Do this: Copy the material below word for word, beginning with the line containing "genus: Senegalia" and ending with the line containing "order: Beryciformes", both included.

Stored data:
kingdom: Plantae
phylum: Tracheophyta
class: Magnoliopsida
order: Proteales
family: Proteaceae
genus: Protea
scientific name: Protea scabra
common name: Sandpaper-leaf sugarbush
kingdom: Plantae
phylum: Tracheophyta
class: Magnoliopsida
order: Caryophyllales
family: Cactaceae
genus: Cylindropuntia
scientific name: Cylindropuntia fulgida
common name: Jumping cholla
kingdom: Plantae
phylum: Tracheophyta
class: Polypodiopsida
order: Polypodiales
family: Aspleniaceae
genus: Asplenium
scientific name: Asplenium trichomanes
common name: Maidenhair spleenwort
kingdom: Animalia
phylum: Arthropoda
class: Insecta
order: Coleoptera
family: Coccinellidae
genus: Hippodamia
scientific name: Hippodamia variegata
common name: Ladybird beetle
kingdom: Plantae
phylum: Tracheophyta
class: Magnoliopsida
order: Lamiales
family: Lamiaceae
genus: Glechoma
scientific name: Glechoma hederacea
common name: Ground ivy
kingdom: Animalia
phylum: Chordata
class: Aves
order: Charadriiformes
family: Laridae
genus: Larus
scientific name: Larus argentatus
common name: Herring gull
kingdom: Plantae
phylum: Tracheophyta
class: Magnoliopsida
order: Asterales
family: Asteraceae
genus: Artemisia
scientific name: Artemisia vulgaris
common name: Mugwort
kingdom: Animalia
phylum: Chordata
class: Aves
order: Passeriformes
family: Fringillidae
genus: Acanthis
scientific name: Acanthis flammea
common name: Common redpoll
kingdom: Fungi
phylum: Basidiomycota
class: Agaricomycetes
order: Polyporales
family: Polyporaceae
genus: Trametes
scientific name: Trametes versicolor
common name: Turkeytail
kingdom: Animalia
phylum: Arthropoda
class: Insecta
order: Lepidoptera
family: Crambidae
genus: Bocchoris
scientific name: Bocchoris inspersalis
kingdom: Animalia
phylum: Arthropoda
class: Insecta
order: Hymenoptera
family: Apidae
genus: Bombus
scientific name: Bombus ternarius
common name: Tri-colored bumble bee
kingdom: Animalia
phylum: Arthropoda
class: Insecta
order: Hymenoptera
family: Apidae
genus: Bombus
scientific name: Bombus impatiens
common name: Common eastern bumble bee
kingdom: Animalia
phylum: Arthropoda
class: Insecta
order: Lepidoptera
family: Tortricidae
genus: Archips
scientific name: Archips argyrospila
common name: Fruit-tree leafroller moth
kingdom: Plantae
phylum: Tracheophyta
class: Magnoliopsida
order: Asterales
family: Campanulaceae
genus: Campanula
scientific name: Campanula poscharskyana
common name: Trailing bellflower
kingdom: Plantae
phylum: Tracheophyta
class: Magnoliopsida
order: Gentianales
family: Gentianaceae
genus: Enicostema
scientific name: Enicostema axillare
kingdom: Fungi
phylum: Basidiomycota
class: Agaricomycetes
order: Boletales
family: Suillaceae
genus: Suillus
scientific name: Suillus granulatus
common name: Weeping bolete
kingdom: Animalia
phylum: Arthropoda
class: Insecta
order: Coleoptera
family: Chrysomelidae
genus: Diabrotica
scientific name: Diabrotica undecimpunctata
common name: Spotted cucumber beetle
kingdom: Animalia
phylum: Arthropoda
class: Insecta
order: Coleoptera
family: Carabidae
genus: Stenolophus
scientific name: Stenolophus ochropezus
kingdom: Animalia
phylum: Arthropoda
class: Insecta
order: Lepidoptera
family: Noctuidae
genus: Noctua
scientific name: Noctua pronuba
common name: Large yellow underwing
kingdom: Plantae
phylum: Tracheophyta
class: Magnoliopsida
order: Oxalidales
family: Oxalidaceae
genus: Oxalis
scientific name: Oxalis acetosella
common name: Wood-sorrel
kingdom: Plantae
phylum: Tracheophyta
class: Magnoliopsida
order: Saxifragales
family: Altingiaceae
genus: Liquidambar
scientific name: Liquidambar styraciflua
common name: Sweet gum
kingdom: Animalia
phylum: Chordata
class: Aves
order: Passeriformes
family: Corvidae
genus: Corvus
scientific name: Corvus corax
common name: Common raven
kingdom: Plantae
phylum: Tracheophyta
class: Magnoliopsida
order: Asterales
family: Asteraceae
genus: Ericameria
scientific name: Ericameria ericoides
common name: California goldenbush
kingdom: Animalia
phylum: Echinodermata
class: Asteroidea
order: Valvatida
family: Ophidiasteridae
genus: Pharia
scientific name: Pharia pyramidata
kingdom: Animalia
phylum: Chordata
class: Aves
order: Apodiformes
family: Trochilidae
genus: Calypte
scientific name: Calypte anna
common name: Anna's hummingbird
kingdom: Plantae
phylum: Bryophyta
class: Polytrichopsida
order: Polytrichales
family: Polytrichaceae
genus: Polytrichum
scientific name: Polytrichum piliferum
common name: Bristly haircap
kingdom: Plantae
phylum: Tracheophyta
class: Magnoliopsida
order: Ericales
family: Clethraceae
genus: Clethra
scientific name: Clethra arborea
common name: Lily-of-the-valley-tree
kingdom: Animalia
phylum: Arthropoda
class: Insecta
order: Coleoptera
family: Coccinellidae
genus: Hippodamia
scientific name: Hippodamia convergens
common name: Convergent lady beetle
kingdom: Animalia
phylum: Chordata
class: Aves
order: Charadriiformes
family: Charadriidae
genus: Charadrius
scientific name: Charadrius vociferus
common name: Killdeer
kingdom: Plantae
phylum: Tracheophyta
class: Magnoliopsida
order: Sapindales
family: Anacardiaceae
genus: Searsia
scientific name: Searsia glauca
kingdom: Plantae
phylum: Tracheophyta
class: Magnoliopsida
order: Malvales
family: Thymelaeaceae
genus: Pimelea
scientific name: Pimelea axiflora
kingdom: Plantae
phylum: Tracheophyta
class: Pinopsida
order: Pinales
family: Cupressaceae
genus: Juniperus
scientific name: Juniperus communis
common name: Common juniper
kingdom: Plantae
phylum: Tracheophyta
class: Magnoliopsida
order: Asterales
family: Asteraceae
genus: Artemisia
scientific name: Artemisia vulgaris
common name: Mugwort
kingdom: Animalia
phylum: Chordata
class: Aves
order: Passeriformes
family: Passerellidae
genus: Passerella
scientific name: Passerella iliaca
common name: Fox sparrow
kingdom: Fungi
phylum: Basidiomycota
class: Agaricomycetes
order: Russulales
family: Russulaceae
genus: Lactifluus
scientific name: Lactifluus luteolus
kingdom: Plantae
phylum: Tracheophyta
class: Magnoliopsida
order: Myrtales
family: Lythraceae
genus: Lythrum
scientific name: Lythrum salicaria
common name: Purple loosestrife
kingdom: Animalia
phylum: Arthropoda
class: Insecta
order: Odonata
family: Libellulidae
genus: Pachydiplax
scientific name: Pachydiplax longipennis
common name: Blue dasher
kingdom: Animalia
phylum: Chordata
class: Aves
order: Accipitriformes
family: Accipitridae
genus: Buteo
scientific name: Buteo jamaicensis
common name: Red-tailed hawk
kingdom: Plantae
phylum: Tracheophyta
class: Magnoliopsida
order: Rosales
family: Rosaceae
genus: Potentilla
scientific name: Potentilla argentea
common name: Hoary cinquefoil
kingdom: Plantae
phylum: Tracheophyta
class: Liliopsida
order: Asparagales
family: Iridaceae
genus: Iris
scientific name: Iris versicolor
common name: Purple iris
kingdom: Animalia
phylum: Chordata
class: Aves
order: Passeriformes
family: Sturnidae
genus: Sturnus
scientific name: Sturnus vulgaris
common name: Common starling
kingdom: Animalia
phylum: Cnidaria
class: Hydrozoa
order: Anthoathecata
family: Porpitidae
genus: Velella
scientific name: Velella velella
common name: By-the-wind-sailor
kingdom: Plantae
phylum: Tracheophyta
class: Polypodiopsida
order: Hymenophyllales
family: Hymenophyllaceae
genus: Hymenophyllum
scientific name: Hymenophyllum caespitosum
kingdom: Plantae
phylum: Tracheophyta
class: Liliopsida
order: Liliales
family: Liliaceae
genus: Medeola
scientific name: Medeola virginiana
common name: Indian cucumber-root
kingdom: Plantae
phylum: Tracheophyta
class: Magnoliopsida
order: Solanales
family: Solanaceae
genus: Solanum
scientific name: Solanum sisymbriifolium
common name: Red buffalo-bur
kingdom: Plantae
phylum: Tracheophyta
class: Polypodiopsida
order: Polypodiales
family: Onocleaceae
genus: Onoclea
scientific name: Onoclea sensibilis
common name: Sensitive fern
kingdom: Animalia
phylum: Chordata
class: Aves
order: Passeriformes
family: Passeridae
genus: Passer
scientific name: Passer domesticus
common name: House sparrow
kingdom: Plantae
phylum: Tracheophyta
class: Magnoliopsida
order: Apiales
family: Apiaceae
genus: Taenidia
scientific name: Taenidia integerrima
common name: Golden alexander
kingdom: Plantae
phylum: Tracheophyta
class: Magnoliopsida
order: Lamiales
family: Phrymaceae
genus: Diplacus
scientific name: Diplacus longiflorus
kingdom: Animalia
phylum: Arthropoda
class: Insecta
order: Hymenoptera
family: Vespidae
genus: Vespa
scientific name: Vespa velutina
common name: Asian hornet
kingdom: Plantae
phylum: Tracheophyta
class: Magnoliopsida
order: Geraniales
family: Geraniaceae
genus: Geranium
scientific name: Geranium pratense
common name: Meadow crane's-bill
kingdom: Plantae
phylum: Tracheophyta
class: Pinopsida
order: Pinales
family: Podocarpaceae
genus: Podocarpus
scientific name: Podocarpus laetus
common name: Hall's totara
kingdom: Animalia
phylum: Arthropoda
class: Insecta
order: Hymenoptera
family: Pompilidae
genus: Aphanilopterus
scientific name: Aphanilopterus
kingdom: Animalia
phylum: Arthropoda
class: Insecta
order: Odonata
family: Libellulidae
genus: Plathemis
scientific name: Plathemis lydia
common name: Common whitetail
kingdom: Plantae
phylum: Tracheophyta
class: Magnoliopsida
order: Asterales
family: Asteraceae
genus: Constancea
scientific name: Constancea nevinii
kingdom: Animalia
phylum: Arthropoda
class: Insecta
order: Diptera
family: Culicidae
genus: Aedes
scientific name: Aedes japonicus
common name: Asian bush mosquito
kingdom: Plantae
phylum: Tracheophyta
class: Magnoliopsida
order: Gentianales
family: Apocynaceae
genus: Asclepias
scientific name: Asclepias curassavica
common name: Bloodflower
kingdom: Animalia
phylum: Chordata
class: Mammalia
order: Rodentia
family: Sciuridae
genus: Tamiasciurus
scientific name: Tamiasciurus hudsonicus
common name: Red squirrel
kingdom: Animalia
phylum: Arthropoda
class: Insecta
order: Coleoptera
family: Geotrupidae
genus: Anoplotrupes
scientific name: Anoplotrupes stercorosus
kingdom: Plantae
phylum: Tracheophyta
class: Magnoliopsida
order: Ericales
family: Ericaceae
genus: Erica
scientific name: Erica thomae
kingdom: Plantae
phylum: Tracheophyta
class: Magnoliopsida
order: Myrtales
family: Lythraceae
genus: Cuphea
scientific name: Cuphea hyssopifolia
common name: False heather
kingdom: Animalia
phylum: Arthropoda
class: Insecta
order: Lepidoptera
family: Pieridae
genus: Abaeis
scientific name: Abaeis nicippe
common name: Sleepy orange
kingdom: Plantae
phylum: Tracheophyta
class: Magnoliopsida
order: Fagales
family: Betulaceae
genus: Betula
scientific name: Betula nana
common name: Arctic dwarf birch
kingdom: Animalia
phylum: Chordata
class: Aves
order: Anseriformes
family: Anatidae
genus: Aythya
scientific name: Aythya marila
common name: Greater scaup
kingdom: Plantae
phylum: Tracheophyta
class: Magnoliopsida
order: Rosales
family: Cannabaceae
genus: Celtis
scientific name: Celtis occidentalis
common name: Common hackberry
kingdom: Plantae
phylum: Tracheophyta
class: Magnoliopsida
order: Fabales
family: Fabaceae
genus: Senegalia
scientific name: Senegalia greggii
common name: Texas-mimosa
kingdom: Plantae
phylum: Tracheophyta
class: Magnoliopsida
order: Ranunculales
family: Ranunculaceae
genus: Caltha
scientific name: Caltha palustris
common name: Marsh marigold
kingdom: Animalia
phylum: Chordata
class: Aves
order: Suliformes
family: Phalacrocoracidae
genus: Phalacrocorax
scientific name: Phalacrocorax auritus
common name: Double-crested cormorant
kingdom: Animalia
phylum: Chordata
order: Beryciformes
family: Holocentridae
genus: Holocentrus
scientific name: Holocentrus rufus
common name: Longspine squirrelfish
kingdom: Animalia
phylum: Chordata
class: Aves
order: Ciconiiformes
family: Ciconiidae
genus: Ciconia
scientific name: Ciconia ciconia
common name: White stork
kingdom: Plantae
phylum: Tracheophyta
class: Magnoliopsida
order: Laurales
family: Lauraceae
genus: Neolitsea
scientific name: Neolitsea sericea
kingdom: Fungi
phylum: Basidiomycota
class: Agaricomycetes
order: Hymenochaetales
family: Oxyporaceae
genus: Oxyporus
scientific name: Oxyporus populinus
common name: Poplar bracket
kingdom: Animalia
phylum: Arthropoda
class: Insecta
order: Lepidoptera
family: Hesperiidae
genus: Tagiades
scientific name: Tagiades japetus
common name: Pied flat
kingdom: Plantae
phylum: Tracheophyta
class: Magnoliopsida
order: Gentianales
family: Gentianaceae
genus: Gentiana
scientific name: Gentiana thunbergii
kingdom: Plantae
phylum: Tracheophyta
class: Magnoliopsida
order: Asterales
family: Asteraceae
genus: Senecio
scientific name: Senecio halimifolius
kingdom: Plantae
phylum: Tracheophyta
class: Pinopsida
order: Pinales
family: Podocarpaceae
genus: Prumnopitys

Correct result:
genus: Senegalia
scientific name: Senegalia greggii
common name: Texas-mimosa
kingdom: Plantae
phylum: Tracheophyta
class: Magnoliopsida
order: Ranunculales
family: Ranunculaceae
genus: Caltha
scientific name: Caltha palustris
common name: Marsh marigold
kingdom: Animalia
phylum: Chordata
class: Aves
order: Suliformes
family: Phalacrocoracidae
genus: Phalacrocorax
scientific name: Phalacrocorax auritus
common name: Double-crested cormorant
kingdom: Animalia
phylum: Chordata
order: Beryciformes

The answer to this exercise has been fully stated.